(Excerpt Opens)

State Supreme Court Justice Peter Lynch was unsparing when he ruled last week that the environmental review of apartments and a Costco store proposed for Guilderland was far from thorough.

Judge Lynch, in a highly detailed 77-page ruling on a lawsuit brought by town residents, knocked the developer, Pyramid Management Group, for keeping its plans for the massive new development a secret, and criticized the Guilderland Town Planning Board for cutting corners as it undertook the state Environmental Quality Review Act process.

The judge’s decision is peppered with phrases such as “remarkably misleading” and “patently false.” It repeatedly chides the developer for apparent falsehoods and town officials for letting them go unchallenged.

The SEQRA review, Judge Lynch wrote, “is replete with conclusory self-serving and equally troubling representations made by the project sponsor, without the support of empirical data, which, unfortunately, the Planning Board relied on. That is not the stuff that the SEQRA hard look test is made of.”

Kudos to Judge Lynch for taking a close look at the project. It is rare that such Article 78 lawsuits succeed, even when local officials, as is so often the case, improperly lower the bar for development projects that they favor. And kudos to residents who brought the legal action when they saw that Guilderland officials were failing in their diligence.

The sloppiness Judge Lynch details would be troubling in any town or for any site. But it is particularly troubling here, since the 160,000-square-foot Costco and 222 apartments are proposed for land near the Pine Bush Preserve and the Rapp Road Historic District, a community built by Black people who came north early in the 20th century in what’s known as the Great Migration.

This is a site that requires special care and particular attention to detail. Instead, Guilderland officials eschewed proper mitigations and disregarded how apartment buildings, traffic and noise might change the character of the historic district or negatively affect the ecosystem of the Pine Bush — one of the last inland pine barrens in the world, and home to a number of endangered and threatened species including the Karner blue butterfly.

(Excerpt Closes)

[Work instructions]
1) Rewrite the editorial on the Guilderland ruling, everything from "The sloppiness Judge" down to "Karner blue butterfly.", changing "sloppiness" to "carelessness".
2) Answer these questions from the editorial on the Guilderland ruling, one answer a line:
(a) How many pages long is Judge Lynch's ruling?
(b) How large is the proposed Costco store?
(c) Which species does the editorial name as living in the Pine Bush?
3) Say whether each statement agrees with the editorial on the Guilderland ruling. Answer yes or no and quote the words of the editorial that decide it.
(a) Town residents brought the lawsuit.
(b) The development includes 300 apartments.
(c) Article 78 lawsuits usually succeed.

(Given information Opens)

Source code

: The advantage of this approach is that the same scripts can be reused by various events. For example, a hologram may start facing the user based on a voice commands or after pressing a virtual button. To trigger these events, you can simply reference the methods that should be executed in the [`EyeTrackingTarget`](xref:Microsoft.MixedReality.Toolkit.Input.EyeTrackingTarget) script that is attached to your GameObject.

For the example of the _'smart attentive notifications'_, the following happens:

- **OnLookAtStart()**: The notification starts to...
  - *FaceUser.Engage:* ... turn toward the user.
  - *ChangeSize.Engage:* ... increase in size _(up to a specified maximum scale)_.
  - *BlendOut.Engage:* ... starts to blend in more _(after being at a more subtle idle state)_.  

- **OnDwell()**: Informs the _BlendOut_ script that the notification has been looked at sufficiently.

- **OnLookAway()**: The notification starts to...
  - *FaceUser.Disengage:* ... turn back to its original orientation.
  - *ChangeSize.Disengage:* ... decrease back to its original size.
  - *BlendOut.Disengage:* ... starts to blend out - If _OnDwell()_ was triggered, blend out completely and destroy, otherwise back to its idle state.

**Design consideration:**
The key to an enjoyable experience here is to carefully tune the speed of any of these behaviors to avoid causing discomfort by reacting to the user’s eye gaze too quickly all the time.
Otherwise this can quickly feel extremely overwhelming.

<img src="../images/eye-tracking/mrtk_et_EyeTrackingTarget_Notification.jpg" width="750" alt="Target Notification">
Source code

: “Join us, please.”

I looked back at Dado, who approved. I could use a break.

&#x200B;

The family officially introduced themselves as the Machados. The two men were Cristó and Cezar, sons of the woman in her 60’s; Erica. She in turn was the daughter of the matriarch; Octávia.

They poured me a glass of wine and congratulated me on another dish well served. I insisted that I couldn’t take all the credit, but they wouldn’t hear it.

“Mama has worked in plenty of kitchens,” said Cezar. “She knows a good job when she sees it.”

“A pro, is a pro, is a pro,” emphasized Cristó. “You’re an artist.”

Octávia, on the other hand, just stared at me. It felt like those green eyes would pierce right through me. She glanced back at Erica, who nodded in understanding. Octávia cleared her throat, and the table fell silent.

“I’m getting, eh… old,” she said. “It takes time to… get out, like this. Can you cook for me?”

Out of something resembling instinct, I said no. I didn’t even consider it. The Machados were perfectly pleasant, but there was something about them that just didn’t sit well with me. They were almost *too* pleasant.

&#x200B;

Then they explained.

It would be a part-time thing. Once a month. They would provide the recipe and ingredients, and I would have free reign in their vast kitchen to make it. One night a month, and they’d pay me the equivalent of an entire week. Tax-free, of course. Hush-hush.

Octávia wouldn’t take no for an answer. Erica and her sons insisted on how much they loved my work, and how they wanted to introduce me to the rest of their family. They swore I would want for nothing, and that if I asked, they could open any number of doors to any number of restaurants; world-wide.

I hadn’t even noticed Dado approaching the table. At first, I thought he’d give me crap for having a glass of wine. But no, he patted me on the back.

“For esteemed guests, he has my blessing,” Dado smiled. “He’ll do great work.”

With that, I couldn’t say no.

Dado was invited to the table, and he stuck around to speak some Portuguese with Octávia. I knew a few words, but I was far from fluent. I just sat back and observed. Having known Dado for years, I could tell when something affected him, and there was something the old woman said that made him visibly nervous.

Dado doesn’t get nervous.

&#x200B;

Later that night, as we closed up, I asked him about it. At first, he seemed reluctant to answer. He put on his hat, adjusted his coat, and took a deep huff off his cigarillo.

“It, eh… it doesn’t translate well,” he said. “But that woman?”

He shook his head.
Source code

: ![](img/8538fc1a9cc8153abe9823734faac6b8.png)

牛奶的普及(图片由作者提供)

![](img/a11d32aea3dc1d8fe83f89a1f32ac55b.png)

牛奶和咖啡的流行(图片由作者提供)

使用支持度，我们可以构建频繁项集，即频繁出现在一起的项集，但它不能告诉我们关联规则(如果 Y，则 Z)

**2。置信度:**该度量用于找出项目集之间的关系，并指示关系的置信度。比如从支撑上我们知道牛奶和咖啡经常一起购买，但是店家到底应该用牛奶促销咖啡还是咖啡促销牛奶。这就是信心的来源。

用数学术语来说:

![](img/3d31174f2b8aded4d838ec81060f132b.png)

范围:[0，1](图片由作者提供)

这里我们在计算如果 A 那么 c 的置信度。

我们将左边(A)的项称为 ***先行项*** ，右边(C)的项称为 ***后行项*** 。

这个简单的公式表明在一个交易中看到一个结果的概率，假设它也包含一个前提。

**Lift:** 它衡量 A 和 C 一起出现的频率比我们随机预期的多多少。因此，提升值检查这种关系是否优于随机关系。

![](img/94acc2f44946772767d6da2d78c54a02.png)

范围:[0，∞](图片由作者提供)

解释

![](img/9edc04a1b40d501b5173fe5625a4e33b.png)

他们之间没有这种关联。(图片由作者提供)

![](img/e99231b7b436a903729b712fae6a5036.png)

(Given information Closes)

[Numbered answers]
1)
The carelessness Judge Lynch details would be troubling in any town or for any site. But it is particularly troubling here, since the 160,000-square-foot Costco and 222 apartments are proposed for land near the Pine Bush Preserve and the Rapp Road Historic District, a community built by Black people who came north early in the 20th century in what’s known as the Great Migration.

This is a site that requires special care and particular attention to detail. Instead, Guilderland officials eschewed proper mitigations and disregarded how apartment buildings, traffic and noise might change the character of the historic district or negatively affect the ecosystem of the Pine Bush — one of the last inland pine barrens in the world, and home to a number of endangered and threatened species including the Karner blue butterfly.

2)
(a) 77 pages
(b) 160,000 square feet
(c) The Karner blue butterfly

3)
(a) Yes: "a lawsuit brought by town residents"
(b) No: "222 apartments"
(c) No: "It is rare that such Article 78 lawsuits succeed"